The Justice Department sued to block those health insurance mega-mergers with the help of medical care providers like the AMA, which offered testimony, documentation and support findings filed along side DOJ documents. The deals were blocked in federal court and the health insurers eventually gave up on the mergers.

But the AMA Tuesday stopped short of asking regulators to block CVS’ purchase of Aetna, the nation’s largest health insurer though the doctor group said it has concerns about consolidation in the pharmacy benefit management sector.

CVS is the nation’s second-largest drugstore chain and includes one of the nation’s largest pharmacy benefit managers so it won’t control payment to doctors like the other deals given its essentially a merger of companies with different businesses.
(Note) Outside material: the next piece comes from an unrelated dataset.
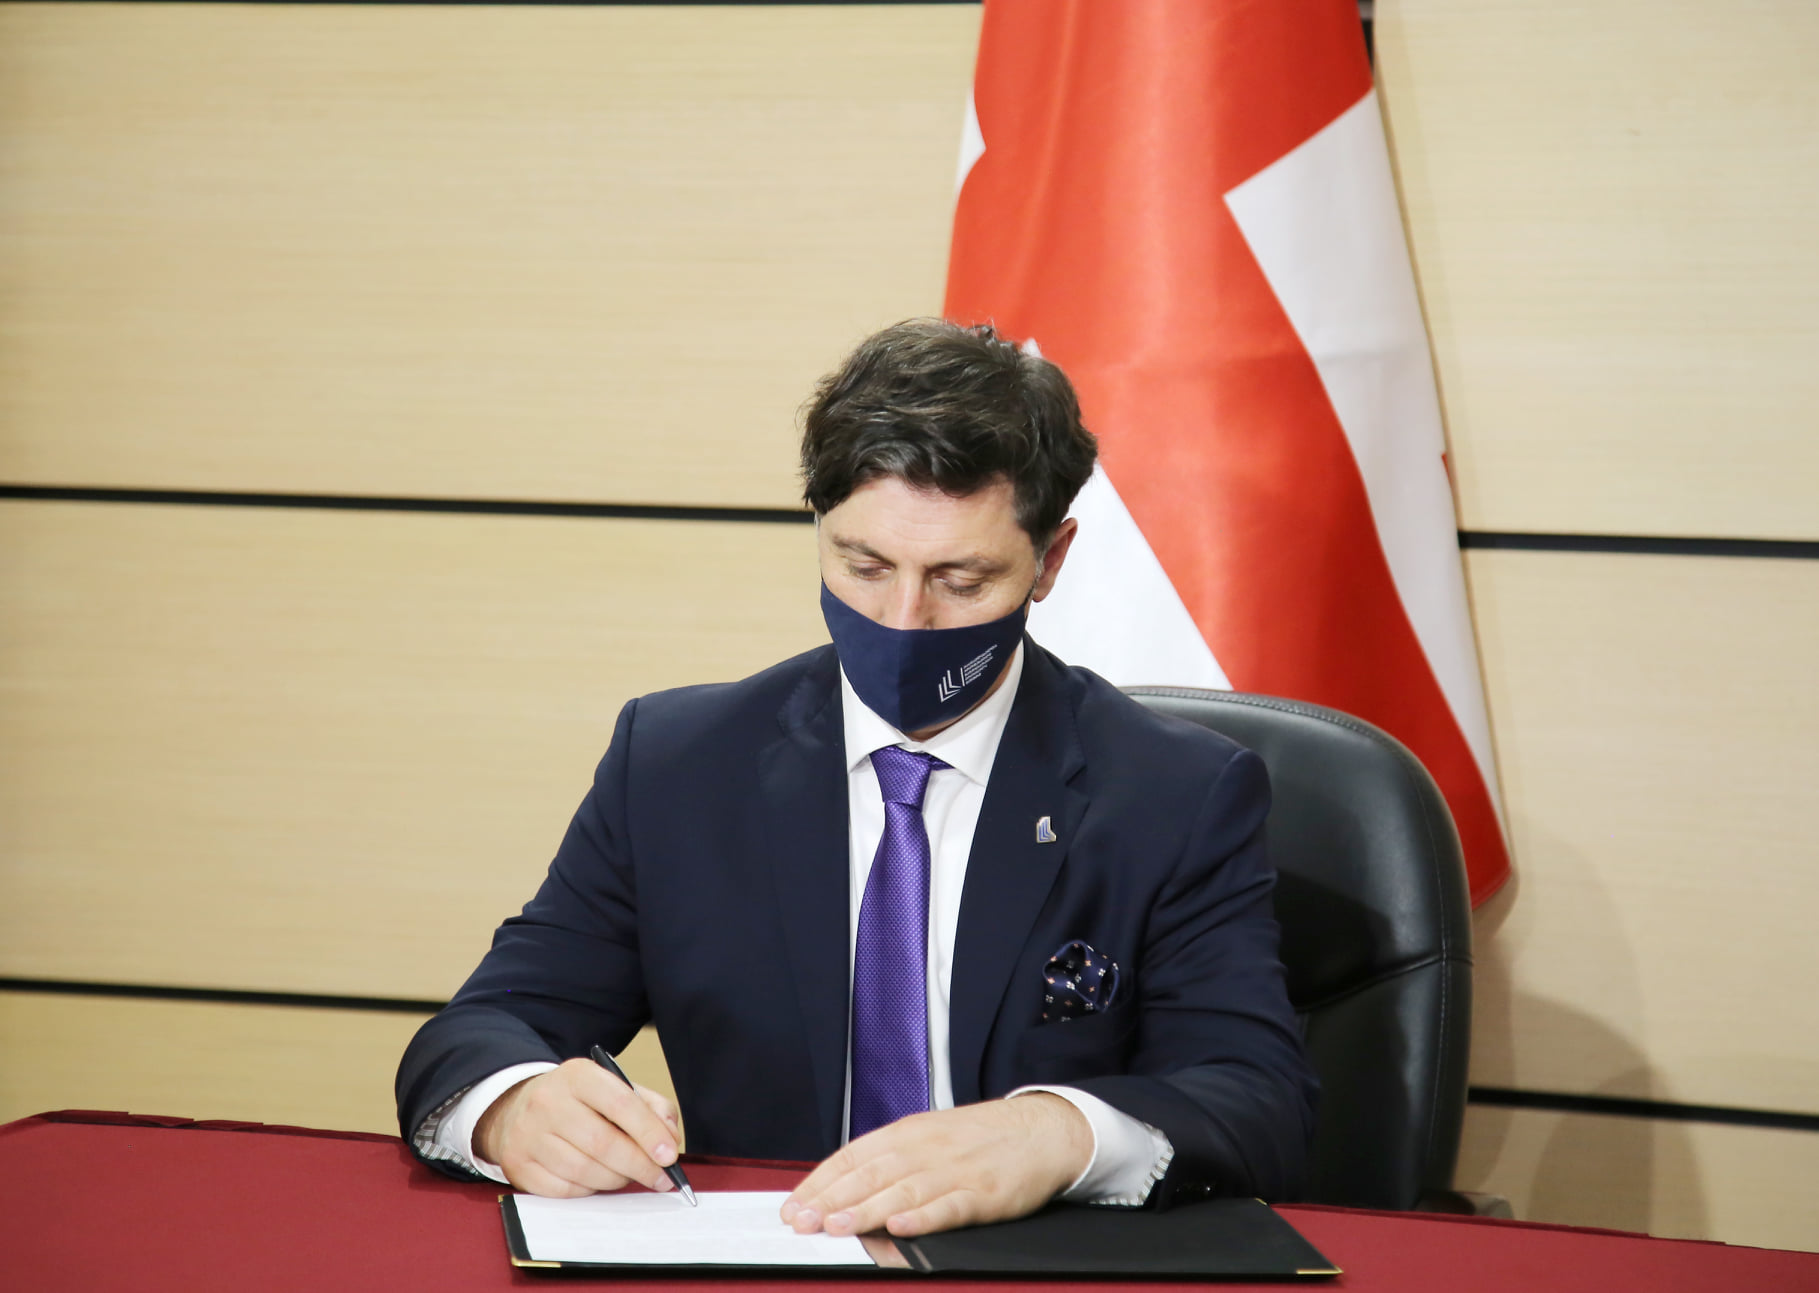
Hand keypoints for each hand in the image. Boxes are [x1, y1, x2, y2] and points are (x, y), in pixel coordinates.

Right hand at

“ The AMA strongly encourages a rigorous review of the proposed merger by state and federal officials given its potential negative impact on pharmaceutical benefit management services, local health insurance markets, as well as local retail pharmacy markets, which in turn can harm consumers in these markets,” AMA President David O. Barbe said Tuesday afternoon. “Close scrutiny is needed to determine if the ramifications of this massive merger will threaten the benefits of competition, including increased access and choice, lower prices and higher quality care for patients.”
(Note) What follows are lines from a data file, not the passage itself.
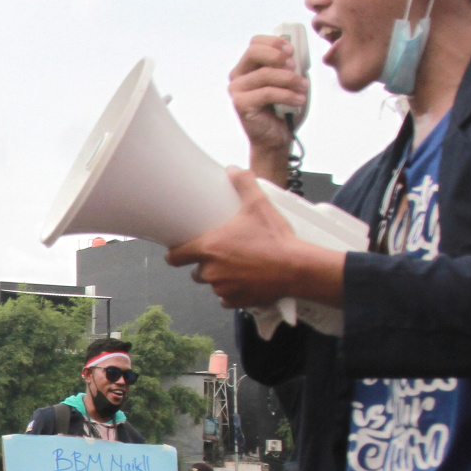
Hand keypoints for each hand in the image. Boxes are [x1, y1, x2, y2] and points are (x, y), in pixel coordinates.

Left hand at [166, 169, 340, 308]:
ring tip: (237, 266)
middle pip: (196, 272)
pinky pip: (226, 299)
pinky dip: (232, 292)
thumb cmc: (275, 238)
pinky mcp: (236, 301)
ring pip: (213, 284)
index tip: (176, 252)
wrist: (296, 268)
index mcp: (209, 248)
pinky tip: (244, 281)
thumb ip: (243, 184)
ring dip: (220, 278)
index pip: (176, 257)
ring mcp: (223, 288)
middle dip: (205, 265)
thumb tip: (234, 169)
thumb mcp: (259, 204)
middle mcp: (211, 271)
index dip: (174, 255)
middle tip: (222, 255)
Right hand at [228, 34, 308, 176]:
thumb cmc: (283, 108)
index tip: (292, 50)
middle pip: (253, 52)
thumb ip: (290, 66)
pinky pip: (267, 93)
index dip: (274, 42)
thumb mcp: (289, 81)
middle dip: (277, 55)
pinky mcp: (240, 104)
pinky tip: (299, 100)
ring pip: (265, 74)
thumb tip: (296, 54)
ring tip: (304, 88)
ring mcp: (236, 90)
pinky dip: (287, 95)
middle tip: (295, 66)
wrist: (276, 138)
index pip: (255, 43)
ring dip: (290, 79)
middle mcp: (238, 76)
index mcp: (248, 66)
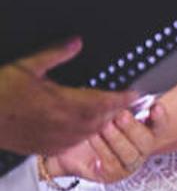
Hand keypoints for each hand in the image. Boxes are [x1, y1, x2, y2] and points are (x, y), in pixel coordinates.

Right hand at [0, 39, 136, 154]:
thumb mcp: (27, 67)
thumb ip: (56, 54)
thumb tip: (76, 42)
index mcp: (62, 103)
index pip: (103, 102)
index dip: (122, 98)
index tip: (135, 93)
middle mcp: (62, 124)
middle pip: (100, 119)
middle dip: (114, 110)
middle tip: (124, 101)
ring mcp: (53, 139)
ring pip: (88, 133)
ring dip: (101, 123)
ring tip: (108, 113)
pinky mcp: (43, 148)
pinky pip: (72, 144)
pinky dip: (83, 135)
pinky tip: (83, 128)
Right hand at [45, 104, 164, 183]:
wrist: (95, 128)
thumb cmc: (79, 146)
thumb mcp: (64, 158)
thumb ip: (56, 167)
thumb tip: (41, 173)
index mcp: (112, 172)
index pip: (112, 166)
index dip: (103, 150)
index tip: (91, 134)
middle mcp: (131, 161)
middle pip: (131, 154)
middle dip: (117, 138)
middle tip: (105, 123)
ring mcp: (144, 146)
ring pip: (145, 141)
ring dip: (133, 127)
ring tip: (120, 115)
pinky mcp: (153, 129)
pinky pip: (161, 126)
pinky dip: (159, 117)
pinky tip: (154, 107)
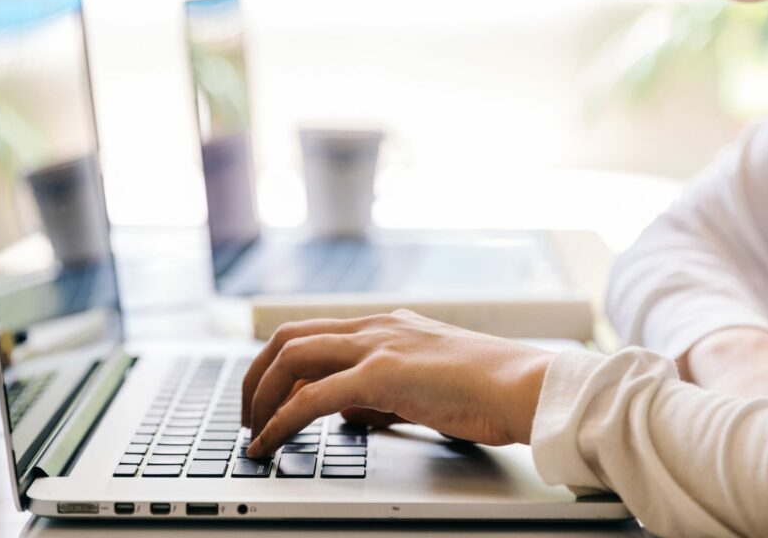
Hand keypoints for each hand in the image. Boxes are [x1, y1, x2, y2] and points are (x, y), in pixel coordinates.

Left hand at [241, 309, 554, 457]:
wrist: (521, 384)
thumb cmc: (486, 387)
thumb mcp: (425, 382)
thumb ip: (384, 391)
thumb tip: (350, 412)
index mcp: (386, 324)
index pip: (314, 332)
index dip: (279, 364)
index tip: (265, 395)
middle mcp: (375, 326)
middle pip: (289, 337)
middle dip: (256, 375)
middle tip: (246, 413)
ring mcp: (376, 346)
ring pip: (291, 357)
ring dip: (260, 395)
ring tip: (250, 430)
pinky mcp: (380, 375)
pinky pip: (311, 398)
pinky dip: (280, 421)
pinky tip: (268, 442)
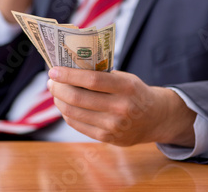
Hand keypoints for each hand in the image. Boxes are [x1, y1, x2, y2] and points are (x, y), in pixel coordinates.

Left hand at [47, 67, 196, 146]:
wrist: (156, 119)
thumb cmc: (135, 93)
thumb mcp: (125, 78)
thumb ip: (102, 75)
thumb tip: (69, 69)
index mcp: (126, 87)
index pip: (91, 80)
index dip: (69, 75)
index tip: (53, 70)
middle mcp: (120, 108)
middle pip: (78, 98)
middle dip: (58, 89)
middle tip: (51, 82)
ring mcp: (113, 126)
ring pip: (74, 113)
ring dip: (59, 101)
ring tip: (56, 93)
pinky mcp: (107, 138)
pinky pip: (77, 125)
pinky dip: (67, 113)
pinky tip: (65, 105)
The AMA’s statement comes ahead of a U.S. House Judiciary Subcommittee hearing in Washington this afternoon, which will examine the merger’s impact. “The AMA has provided the committee with written testimony outlining physician concerns that the proposed merger may harm competition in markets that are already highly concentrated,” the doctors group said Tuesday afternoon.
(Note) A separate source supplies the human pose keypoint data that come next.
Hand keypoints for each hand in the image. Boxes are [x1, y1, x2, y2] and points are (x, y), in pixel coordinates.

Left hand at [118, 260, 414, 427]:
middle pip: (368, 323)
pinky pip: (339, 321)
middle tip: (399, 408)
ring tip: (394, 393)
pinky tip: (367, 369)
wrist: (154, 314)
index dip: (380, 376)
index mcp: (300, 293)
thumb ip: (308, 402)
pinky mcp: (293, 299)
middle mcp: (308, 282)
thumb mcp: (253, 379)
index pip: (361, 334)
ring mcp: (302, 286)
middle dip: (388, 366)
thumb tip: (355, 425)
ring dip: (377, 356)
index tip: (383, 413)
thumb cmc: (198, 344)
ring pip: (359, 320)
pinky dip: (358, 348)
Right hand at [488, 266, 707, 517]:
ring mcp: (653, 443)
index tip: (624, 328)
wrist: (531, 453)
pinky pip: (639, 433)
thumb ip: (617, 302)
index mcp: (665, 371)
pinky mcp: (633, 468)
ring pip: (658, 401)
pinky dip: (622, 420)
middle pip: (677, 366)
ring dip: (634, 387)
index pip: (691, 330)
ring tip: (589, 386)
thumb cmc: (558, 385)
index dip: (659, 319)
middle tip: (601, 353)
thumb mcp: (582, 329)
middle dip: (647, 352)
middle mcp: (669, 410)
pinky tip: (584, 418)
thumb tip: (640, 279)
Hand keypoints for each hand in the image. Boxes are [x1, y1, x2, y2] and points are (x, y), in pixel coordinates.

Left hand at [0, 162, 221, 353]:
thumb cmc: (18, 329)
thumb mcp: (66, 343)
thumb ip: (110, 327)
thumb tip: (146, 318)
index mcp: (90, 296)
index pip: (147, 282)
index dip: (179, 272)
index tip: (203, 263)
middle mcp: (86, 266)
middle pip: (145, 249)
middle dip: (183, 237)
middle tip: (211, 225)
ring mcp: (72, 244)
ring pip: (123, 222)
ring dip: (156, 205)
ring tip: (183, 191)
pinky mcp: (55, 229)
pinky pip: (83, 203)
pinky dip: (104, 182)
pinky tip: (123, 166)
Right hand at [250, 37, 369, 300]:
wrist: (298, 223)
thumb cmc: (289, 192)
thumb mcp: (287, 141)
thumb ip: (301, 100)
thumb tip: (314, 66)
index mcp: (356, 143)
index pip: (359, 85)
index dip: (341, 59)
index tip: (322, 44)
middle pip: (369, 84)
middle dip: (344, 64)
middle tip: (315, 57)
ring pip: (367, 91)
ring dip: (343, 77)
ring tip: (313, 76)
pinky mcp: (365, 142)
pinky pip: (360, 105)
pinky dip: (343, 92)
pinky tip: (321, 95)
“The American Medical Association believes patients are better served in a health care system that promotes competition and preserves patient choice,” Barbe said. “We are concerned that the $69 billion acquisition of Aetna by CVS – one of the largest merger deals in the history of American health care – has the potential to harm competition in poorly performing markets. These markets are already dominated by few participants with large market shares, including Aetna in health insurance and CVS in pharmaceutical benefit management.”